A VOLTE, PER FORTUNA, RITORNANO

Carlos Santana
Carlos Santana

PISTOIA. Una delle sue più grandi fortune è di essere un indio. Lo si capì da subito, da quando iniziò a suonare, che Carlos Santana fosse un meticcio, un sanguemisto, un musicista senza fissa dimora.

Perché da sempre, anche prima di incidere Supernatural, nel 1999 – l’album che lo consacrò su tutto il pianeta dopo un periodo non proprio fulgido –, la sua musica è sempre stata un crocevia di culture, suoni, esperienze. E domani sera, 21 luglio, ventiquattrore dopo i festeggiamenti per il suo 68esimo compleanno, il chitarrista che la rivista specializzata Rolling Stone ha piazzato al 20° posto tra tutti i suonatori di sei corde ne darà, al pubblico di Pistoia, il terzo esempio.
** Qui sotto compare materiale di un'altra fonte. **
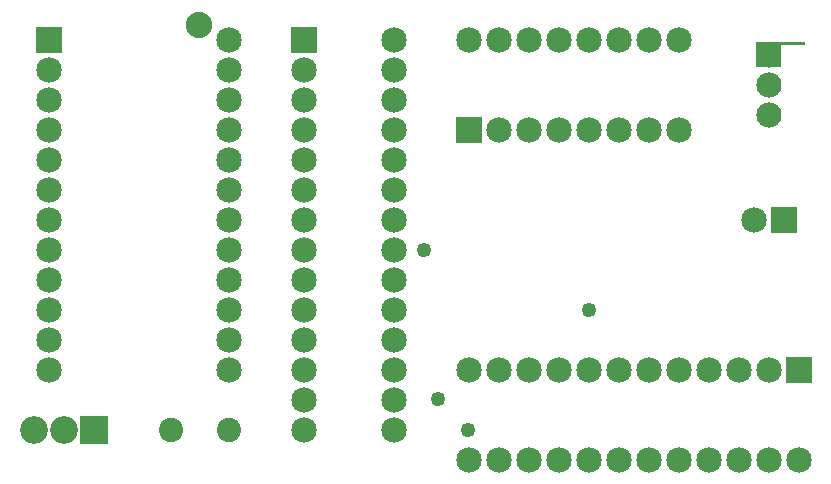
<source format=gts>
G04 MADE WITH FRITZING*
G04 WWW.FRITZING.ORG*
G04 DOUBLE SIDED*
G04 HOLES PLATED*
G04 CONTOUR ON CENTER OF CONTOUR VECTOR*
%ASAXBY*%
%FSLAX23Y23*%
%MOIN*%
%OFA0B0*%
%SFA1.0B1.0*%
%ADD10C,0.084000*%
%ADD11C,0.085000*%
%ADD12C,0.049370*%
%ADD13C,0.092000*%
%ADD14C,0.080925*%
%ADD15C,0.080866*%
%ADD16C,0.088000*%
%ADD17R,0.085000X0.085000*%
%ADD18R,0.092000X0.092000*%
%ADD19R,0.001000X0.001000*%
%LNMASK1*%
G90*
G70*
G54D10*
X2628Y1426D03*
X2628Y1326D03*
X2628Y1226D03*
X2628Y1426D03*
X2628Y1326D03*
X2628Y1226D03*
G54D11*
X2678Y876D03*
X2578Y876D03*
G54D12*
X1526Y277D03*
X1627Y175D03*
X2028Y576D03*
X1478Y776D03*
G54D11*
X2728Y376D03*
X2728Y76D03*
X2628Y376D03*
X2628Y76D03*
X2528Y376D03*
X2528Y76D03*
X2428Y376D03*
X2428Y76D03*
X2328Y376D03*
X2328Y76D03*
X2228Y376D03*
X2228Y76D03*
X2128Y376D03*
X2128Y76D03*
X2028Y376D03*
X2028Y76D03*
X1928Y376D03*
X1928Y76D03*
X1828Y376D03*
X1828Y76D03*
X1728Y376D03*
X1728Y76D03*
X1628Y376D03*
X1628Y76D03*
X1078Y1476D03*
X1378Y1476D03*
X1078Y1376D03*
X1378Y1376D03*
X1078Y1276D03*
X1378Y1276D03*
X1078Y1176D03*
X1378Y1176D03*
X1078Y1076D03*
X1378Y1076D03*
X1078Y976D03*
X1378Y976D03*
X1078Y876D03*
X1378Y876D03*
X1078Y776D03*
X1378Y776D03*
X1078Y676D03*
X1378Y676D03*
X1078Y576D03*
X1378Y576D03*
X1078Y476D03*
X1378Y476D03*
X1078Y376D03*
X1378Y376D03*
X1078Y276D03*
X1378Y276D03*
X1078Y176D03*
X1378Y176D03*
X228Y1476D03*
X828Y1476D03*
X228Y1376D03*
X828Y1376D03*
X228Y1276D03*
X828Y1276D03*
X228Y1176D03*
X828Y1176D03*
X228Y1076D03*
X828Y1076D03*
X228Y976D03*
X828Y976D03*
X228Y876D03*
X828Y876D03*
X228Y776D03*
X828Y776D03*
X228Y676D03*
X828Y676D03*
X228Y576D03*
X828Y576D03*
X228Y476D03*
X828Y476D03*
X228Y376D03*
X828Y376D03*
G54D13*
X378Y176D03*
X278Y176D03*
X178Y176D03*
G54D14*
X635Y176D03*
G54D15*
X828Y176D03*
G54D11*
X1628Y1176D03*
X1628Y1476D03*
X1728Y1176D03*
X1728Y1476D03*
X1828Y1176D03*
X1828Y1476D03*
X1928Y1176D03*
X1928Y1476D03*
X2028Y1176D03*
X2028Y1476D03*
X2128Y1176D03*
X2128Y1476D03*
X2228Y1176D03*
X2228Y1476D03*
X2328Y1176D03*
X2328Y1476D03*
G54D16*
X728Y1526D03*
G54D17*
X2678Y876D03*
X2728Y376D03*
X1078Y1476D03*
X228Y1476D03*
G54D18*
X378Y176D03*
G54D17*
X1628Y1176D03*
G54D19*
X2585Y1468D02*
X2748Y1468D01*
X2585Y1467D02*
X2748Y1467D01*
X2585Y1466D02*
X2748Y1466D01*
X2585Y1465D02*
X2748Y1465D01*
X2585Y1464D02*
X2748Y1464D01*
X2585Y1463D02*
X2748Y1463D01*
X2585Y1462D02*
X2748Y1462D01*
X2585Y1461D02*
X2748Y1461D01*
X2585Y1460D02*
X2748Y1460D01*
X2585Y1459D02*
X2748Y1459D01*
X2585Y1458D02*
X2668Y1458D01*
X2585Y1457D02*
X2668Y1457D01*
X2585Y1456D02*
X2668Y1456D01*
X2585Y1455D02*
X2668Y1455D01*
X2585Y1454D02*
X2668Y1454D01*
X2585Y1453D02*
X2668Y1453D01*
X2585Y1452D02*
X2668Y1452D01*
X2585Y1451D02*
X2668Y1451D01*
X2585Y1450D02*
X2668Y1450D01*
X2585Y1449D02*
X2668Y1449D01*
X2585Y1448D02*
X2668Y1448D01*
X2585Y1447D02*
X2668Y1447D01*
X2585Y1446D02*
X2668Y1446D01*
X2585Y1445D02*
X2668Y1445D01*
X2585Y1444D02*
X2668Y1444D01*
X2585Y1443D02*
X2668Y1443D01*
X2585Y1442D02*
X2668Y1442D01*
X2585Y1441D02*
X2622Y1441D01*
X2632Y1441D02*
X2668Y1441D01*
X2585Y1440D02*
X2619Y1440D01*
X2635Y1440D02*
X2668Y1440D01*
X2585Y1439D02*
X2617Y1439D01*
X2637Y1439D02*
X2668Y1439D01*
X2585Y1438D02*
X2616Y1438D01*
X2638Y1438D02*
X2668Y1438D01*
X2585Y1437D02*
X2615Y1437D01*
X2639Y1437D02*
X2668Y1437D01*
X2585Y1436D02*
X2614Y1436D01*
X2640Y1436D02*
X2668Y1436D01*
X2585Y1435D02*
X2614Y1435D01*
X2640Y1435D02*
X2668Y1435D01*
X2585Y1434D02*
X2613Y1434D01*
X2641Y1434D02*
X2668Y1434D01*
X2585Y1433D02*
X2613Y1433D01*
X2641Y1433D02*
X2668Y1433D01*
X2585Y1432D02*
X2612Y1432D01*
X2642Y1432D02*
X2668Y1432D01*
X2585Y1431D02*
X2612Y1431D01*
X2642Y1431D02*
X2668Y1431D01*
X2585Y1430D02*
X2612Y1430D01*
X2642Y1430D02*
X2668Y1430D01*
X2585Y1429D02*
X2612Y1429D01*
X2642Y1429D02*
X2668Y1429D01*
X2585Y1428D02*
X2611Y1428D01*
X2642Y1428D02*
X2668Y1428D01*
X2585Y1427D02*
X2611Y1427D01*
X2642Y1427D02*
X2668Y1427D01*
X2585Y1426D02*
X2611Y1426D01*
X2642Y1426D02*
X2668Y1426D01*
X2585Y1425D02*
X2612Y1425D01*
X2642Y1425D02*
X2668Y1425D01*
X2585Y1424D02*
X2612Y1424D01*
X2642Y1424D02*
X2668Y1424D01*
X2585Y1423D02*
X2612Y1423D01*
X2642Y1423D02*
X2668Y1423D01*
X2585Y1422D02*
X2612Y1422D01*
X2642Y1422D02*
X2668Y1422D01*
X2585Y1421D02*
X2612Y1421D01*
X2642Y1421D02*
X2668Y1421D01*
X2585Y1420D02*
X2613Y1420D01*
X2641Y1420D02*
X2668Y1420D01*
X2585Y1419D02*
X2613Y1419D01*
X2641Y1419D02*
X2668Y1419D01*
X2585Y1418D02*
X2614Y1418D01*
X2640Y1418D02*
X2668Y1418D01*
X2585Y1417D02*
X2615Y1417D01*
X2639Y1417D02*
X2668Y1417D01*
X2585Y1416D02*
X2615Y1416D01*
X2638Y1416D02*
X2668Y1416D01*
X2585Y1415D02*
X2616Y1415D01*
X2637Y1415D02*
X2668Y1415D01*
X2585Y1414D02*
X2618Y1414D01*
X2636Y1414D02*
X2668Y1414D01*
X2585Y1413D02*
X2620Y1413D01*
X2634Y1413D02*
X2668Y1413D01*
X2585Y1412D02*
X2623Y1412D01*
X2631Y1412D02*
X2668Y1412D01*
X2585Y1411D02*
X2668Y1411D01*
X2585Y1410D02*
X2668Y1410D01*
X2585Y1409D02*
X2668Y1409D01*
X2585Y1408D02*
X2668Y1408D01*
X2585Y1407D02*
X2668Y1407D01*
X2585Y1406D02*
X2668Y1406D01*
X2585Y1405D02*
X2668Y1405D01*
X2585Y1404D02*
X2668Y1404D01*
X2585Y1403D02*
X2668Y1403D01*
X2585Y1402D02*
X2668Y1402D01*
X2585Y1401D02*
X2668Y1401D01*
X2585Y1400D02*
X2668Y1400D01*
X2585Y1399D02*
X2668Y1399D01*
X2585Y1398D02*
X2668Y1398D01*
X2585Y1397D02*
X2668Y1397D01*
X2585Y1396D02*
X2668Y1396D01*
X2585Y1395D02*
X2668Y1395D01*
X2585Y1394D02*
X2668Y1394D01*
X2585Y1393D02*
X2668Y1393D01*
X2585Y1392D02*
X2668Y1392D01*
X2585Y1391D02*
X2668Y1391D01*
X2585Y1390D02*
X2668Y1390D01*
X2585Y1389D02*
X2668Y1389D01*
X2585Y1388D02*
X2668Y1388D01*
X2585Y1387D02*
X2668Y1387D01*
X2585Y1386D02*
X2668Y1386D01*
X2586Y1385D02*
X2668Y1385D01*
D02*
G04 End of Mask1*
M02*
</source>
Con il concerto dell’artista messicano, naturalizzato statunitense in giovanissima età, il 36esimo Festival di Pistoia entra nell’ultimo strappo, che è poi quello spettacolarmente più atteso, con le ultime due rappresentazioni in programma: domani Carlos Santana, appunto e Sting, venerdì 24 luglio, nono e ultimo show in programma.

E non ce ne vogliano, per questa affermazione, le quasi diecimila donzelle che si sono accalcate in piazza, il 1° luglio, alla prima serata del Festival con i Mumford & Sons; né i rocchettari, puri e duri, seguaci dei Darkness, che hanno dato un bel colpo d’occhio all’anfiteatro pistoiese nella prima delle due serate dedicate all’haevy.

Carlos Santana, anche prima della conversione alla meditazione scaturita dall’essere uno dei seguaci più accorti e convinti della Mahavishnu Orchestra, la band di uno dei suoi modelli, John McLaughlin, frequentazione che gli valse l’appellativo Devadip (lanterna e occhio di Dio), è veramente un musicista universale, che seppe non farsi sedurre dal successo iniziale raccolto con la sua omonima band nei paraggi dell’hard rock, ma volle e seppe sperimentare tutta un serie di frontiere sonore che da Woodstock in poi gli condizionarono l’esistenza artistica.